Agriculture:un état d'urgence

Par Gibert Garrouty



Agriculture:un état d'urgence
A son tour, et longtemps après la Coordination Rurale et la Confédération Paysanne, la FNSEA sort du bois -rassemblement ce vendredi à Mont-de-Marsan- pour exprimer le cri d'alarme des agriculteurs aux prises avec un effondrement quasi-général des marchés. On se souvient que les deux syndicats minoritaires et leurs "filiales" avaient organisé une grève du lait qui fut largement médiatisée, mais condamnée par la formation majoritaire (la chambre d'agriculture de Lot-et-Garonne à majorité Coordination, pas rancunière, n'en soutient pas moins l'action). Les résultats de cette mobilisation diversement suivie ne sont pas évidents, encore que le ministre de l'Alimentation et de l'Agriculture -observez que l'on fait passer désormais en premier "l'Alimentation"- ait paru s'engager avec d'autres pays dont l'Allemagne dans une démarche de maintien des mécanismes de régulation des marchés.
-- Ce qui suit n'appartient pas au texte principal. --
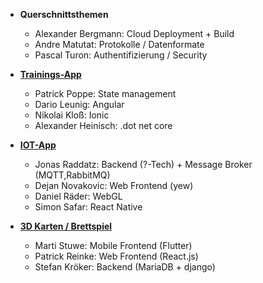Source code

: * **Querschnittsthemen**
  * Alexander Bergmann: Cloud Deployment + Build
  * Andre Matutat: Protokolle / Datenformate
  * Pascal Turon: Authentifizierung / Security

* **[Trainings-App](http://github.com)**
  * Patrick Poppe: State management
  * Dario Leunig: Angular
  * Nikolai Kloß: Ionic
  * Alexander Heinisch: .dot net core

* **[IOT-App](http://github.com)**
  * Jonas Raddatz: Backend (?-Tech) + Message Broker (MQTT,RabbitMQ)
  * Dejan Novakovic: Web Frontend (yew)
  * Daniel Räder: WebGL
  * Simon Safar: React Native

* **[3D Karten / Brettspiel](http://github.com)**
  * Marti Stuwe: Mobile Frontend (Flutter)
  * Patrick Reinke: Web Frontend (React.js)
  * Stefan Kröker: Backend (MariaDB + django)
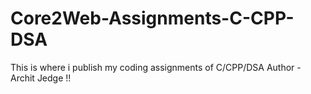 # Core2Web-Assignments-C-CPP-DSA
This is where i publish my coding assignments of C/CPP/DSA
Author - Archit Jedge !!
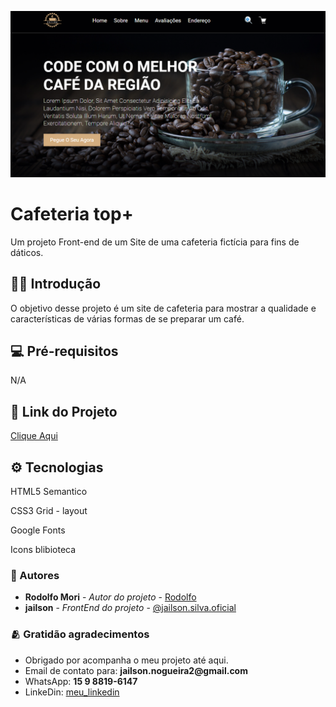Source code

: ![](imagem-pj.png)
# Cafeteria top+
Um projeto Front-end de um Site de uma cafeteria fictícia para fins de dáticos.

## 👨‍💻 Introdução
O objetivo desse projeto é um site de cafeteria para mostrar a qualidade e características de várias formas de se preparar um café.

## 💻 Pré-requisitos
N/A

## 🔗 Link do Projeto
[Clique Aqui](https://boisterous-lily-443348.netlify.app/)

## ⚙️ Tecnologias 
HTML5 Semantico

CSS3 Grid - layout

Google Fonts

Icons blibioteca

### 🙋 Autores
* **Rodolfo Mori** - *Autor do projeto* - [Rodolfo](https://www.youtube.com/@canaldevclub)
* **jailson** - *FrontEnd do projeto* - [@jailson.silva.oficial](https://www.instagram.com/)


### 🫂 Gratidão agradecimentos
- Obrigado por acompanha o meu projeto até aqui.
- Email de contato para: __jailson.nogueira2@gmail.com__
- WhatsApp: __15 9 8819-6147__
- LinkeDin: [meu_linkedin](https://www.linkedin.com/in/jailsonn-silva/)
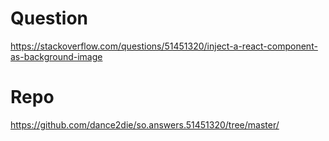 # Question
https://stackoverflow.com/questions/51451320/inject-a-react-component-as-background-image

# Repo
https://github.com/dance2die/so.answers.51451320/tree/master/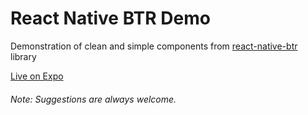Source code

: # React Native BTR Demo

Demonstration of clean and simple components from [react-native-btr](https://www.npmjs.com/package/react-native-btr) library

[Live on Expo](https://expo.io/@thakurballary/react-native-btr-demo)

###### Note: Suggestions are always welcome.
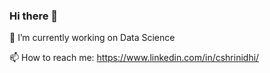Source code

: ### Hi there 👋
🔭 I’m currently working on Data Science 

📫 How to reach me: https://www.linkedin.com/in/cshrinidhi/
Cependant la temporisation de la FNSEA a laissé le temps au ministre de préparer sa réponse, et d'aucuns y verront une belle illustration de la cogestion franco-française de la politique agricole. Bruno Le Maire, ne vient-il pas de souligner la baisse de 20% du revenu agricole, et de se déclarer favorable à un plan global de soutien? Certes, sans en préciser les moyens.
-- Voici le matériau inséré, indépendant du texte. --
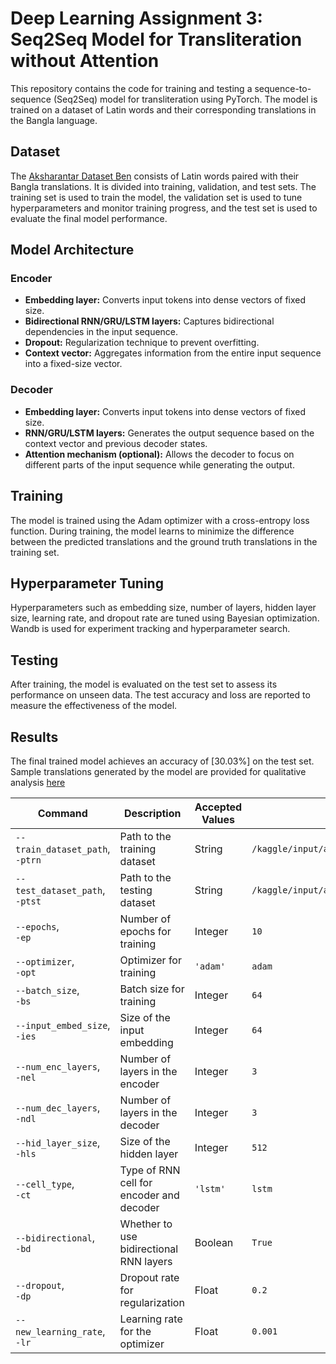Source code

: # Deep Learning Assignment 3: Seq2Seq Model for Transliteration without Attention

This repository contains the code for training and testing a sequence-to-sequence (Seq2Seq) model for transliteration using PyTorch. The model is trained on a dataset of Latin words and their corresponding translations in the Bangla language.

## Dataset

The [Aksharantar Dataset Ben](https://www.kaggle.com/datasets/parthasakhapaul/aksharantar) consists of Latin words paired with their Bangla translations. It is divided into training, validation, and test sets. The training set is used to train the model, the validation set is used to tune hyperparameters and monitor training progress, and the test set is used to evaluate the final model performance.

## Model Architecture

### Encoder
- **Embedding layer:** Converts input tokens into dense vectors of fixed size.
- **Bidirectional RNN/GRU/LSTM layers:** Captures bidirectional dependencies in the input sequence.
- **Dropout:** Regularization technique to prevent overfitting.
- **Context vector:** Aggregates information from the entire input sequence into a fixed-size vector.

### Decoder
- **Embedding layer:** Converts input tokens into dense vectors of fixed size.
- **RNN/GRU/LSTM layers:** Generates the output sequence based on the context vector and previous decoder states.
- **Attention mechanism (optional):** Allows the decoder to focus on different parts of the input sequence while generating the output.

## Training

The model is trained using the Adam optimizer with a cross-entropy loss function. During training, the model learns to minimize the difference between the predicted translations and the ground truth translations in the training set.

## Hyperparameter Tuning

Hyperparameters such as embedding size, number of layers, hidden layer size, learning rate, and dropout rate are tuned using Bayesian optimization. Wandb is used for experiment tracking and hyperparameter search.

## Testing

After training, the model is evaluated on the test set to assess its performance on unseen data. The test accuracy and loss are reported to measure the effectiveness of the model.

## Results

The final trained model achieves an accuracy of [30.03%] on the test set. Sample translations generated by the model are provided for qualitative analysis [here](https://github.com/PARTHASAKHAPAUL/CS6910_Assignment3/blob/main/Part-A_without_attention/predictions_without_attn.csv)




| Command                   | Description                                   | Accepted Values                   | Default Value                                                                       |
|---------------------------|-----------------------------------------------|-----------------------------------|-------------------------------------------------------------------------------------|
| `--train_dataset_path`,<br> `-ptrn` | Path to the training dataset            | String                            | `/kaggle/input/aksharantar/aksharantar_sampled/ben/ben_train.csv`                |
| `--test_dataset_path`,<br> `-ptst`  | Path to the testing dataset             | String                            | `/kaggle/input/aksharantar/aksharantar_sampled/ben/ben_test.csv`                 |
| `--epochs`,<br> `-ep`               | Number of epochs for training          | Integer                           | `10`                                                                                |
| `--optimizer`,<br> `-opt`           | Optimizer for training                 | `'adam'`                          | `adam`                                                                              |
| `--batch_size`,<br> `-bs`           | Batch size for training                | Integer                           | `64`                                                                                |
| `--input_embed_size`,<br> `-ies`    | Size of the input embedding            | Integer                           | `64`                                                                                |
| `--num_enc_layers`,<br> `-nel`      | Number of layers in the encoder        | Integer                           | `3`                                                                                 |
| `--num_dec_layers`,<br> `-ndl`      | Number of layers in the decoder        | Integer                           | `3`                                                                                 |
| `--hid_layer_size`,<br> `-hls`      | Size of the hidden layer               | Integer                           | `512`                                                                               |
| `--cell_type`,<br> `-ct`            | Type of RNN cell for encoder and decoder | `'lstm'`                        | `lstm`                                                                              |
| `--bidirectional`,<br> `-bd`        | Whether to use bidirectional RNN layers  | Boolean                           | `True`                                                                              |
| `--dropout`,<br> `-dp`              | Dropout rate for regularization        | Float                             | `0.2`                                                                               |
| `--new_learning_rate`,<br> `-lr`    | Learning rate for the optimizer        | Float                             | `0.001`                                                                             |

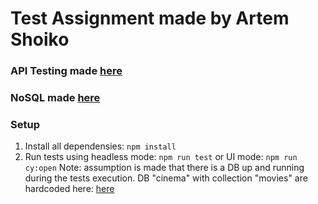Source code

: # Test Assignment made by Artem Shoiko

### API Testing made [here](cypress/integration/closestAsteroids.spec.js)

### NoSQL made [here](cypress/integration/noSQL.spec.js)

### Setup
1. Install all dependensies: `npm install`
2. Run tests using headless mode: `npm run test` or UI mode: `npm run cy:open`
Note: assumption is made that there is a DB up and running during the tests execution. DB "cinema" with collection "movies" are hardcoded here: [here](cypress/plugins/index.js)
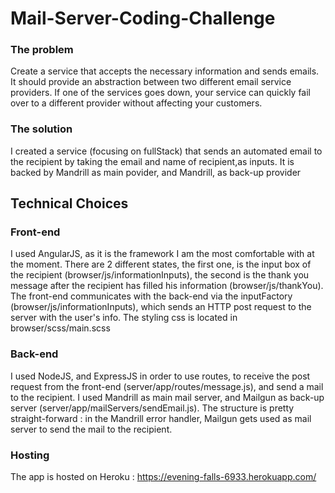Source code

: # Mail-Server-Coding-Challenge

### The problem

Create a service that accepts the necessary information and sends emails. It should provide an abstraction between two different email service providers. If one of the services goes down, your service can quickly fail over to a different provider without affecting your customers.

### The solution

I created a service (focusing on fullStack) that sends an automated email to the recipient by taking the email and name of recipient,as inputs. It is backed by Mandrill as main povider, and Mandrill, as back-up provider

## Technical Choices

### Front-end

I used AngularJS, as it is the framework I am the most comfortable with at the moment.
There are 2 different states, the first one, is the input box of the recipient (browser/js/informationInputs), the second is the thank you message after the recipient has filled his information (browser/js/thankYou).
The front-end communicates with the back-end via the inputFactory (browser/js/informationInputs), which sends an HTTP post request to the server with the user's info.
The styling css is located in browser/scss/main.scss

### Back-end

I used NodeJS, and ExpressJS in order to use routes, to receive the post request from the front-end (server/app/routes/message.js), and send a mail to the recipient.
I used Mandrill as main mail server, and Mailgun as back-up server (server/app/mailServers/sendEmail.js). The structure is pretty straight-forward : in the Mandrill error handler, Mailgun gets used as mail server to send the mail to the recipient.


### Hosting

The app is hosted on Heroku : https://evening-falls-6933.herokuapp.com/

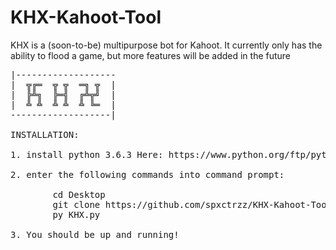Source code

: # KHX-Kahoot-Tool
KHX is a (soon-to-be) multipurpose bot for Kahoot. It currently only has the ability to flood a game, but more features will be added in the future


<pre>
|-------------------
|  ╦╔═  ╦ ╦  ═╗ ╦  |
|  ╠╩╗  ╠═╣  ╔╩╦╝  |
|  ╩ ╩  ╩ ╩  ╩ ╚═  |
-------------------|

INSTALLATION:

1. install python 3.6.3 Here: https://www.python.org/ftp/python/3.6.3/python-3.6.3-amd64.exe

2. enter the following commands into command prompt:     
        
        cd Desktop
        git clone https://github.com/spxctrzz/KHX-Kahoot-Tool
        py KHX.py
        
3. You should be up and running!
La FNSEA par la voix de son secrétaire général Dominique Barrau -le président, Jean-Michel Lemétayer, critiqué sur le dossier du lait semble sur la réserve- réclame "un année blanche pour une année noire". A cet effet le syndicat s'adresse à Nicolas Sarkozy en lui rappelant que l'agriculture "qui est en train de couler" à un prix, et qu'elle mérite autant d'être aidée que les banques. Seront-ils entendus? En tout cas le discours de la FNSEA ne semble pas se diriger autant que le souhaiterait au moins une partie des agriculteurs vers les racines du mal. Les vraies questions ne se trouvent-elles pas du côté de l'Europe ultra-libérale, d'une commissaire à l'agriculture peu réceptive, d'une PAC (politique agricole commune) qui devient une politique alimentaire à courte vue?. Si une inflexion n'intervient pas rapidement les consommateurs pourraient bien payer la note lorsque les prix flamberont, et comme le disait quelqu'un, rencontrer de plus en plus de mal, au moment des vacances, pour s'asseoir dans l'herbe d'un campagne gagnée, en certaines régions, par la friche et la ronce.
¤Après cette journée d'action du 16 octobre la FNSEA affiche sa satisfaction estimant avoir mobilisé plus de 50 000 agriculteurs. Avec 23 points régionaux de rassemblement, dont Mont-de-Marsan et Toulouse pour le Sud-Ouest, cela correspond à une moyenne de un peu plus de 2 000 personnes par manifestation. L'utilisation de nombreux tracteurs et autres engins, les opérations escargots, ont renforcé l'impression de mobilisation et de puissance. Le président de la FNSEA est apparu sur les écrans, et Nicolas Sarkozy dans une intrerview au Figaro annonce des initiatives "fortes". Le scénario semble bien engagé. Le 1, 4 milliard d'euro réclamé sera-t-il accordé? Un tel plan peut sans doute parer au plus pressé, mais l'incendie persistera si le cap n'est pas modifié là où il doit l'être. Comme l'ont montré quelques manifestants devant le Fouquets, il y a bien le feu à la ferme France.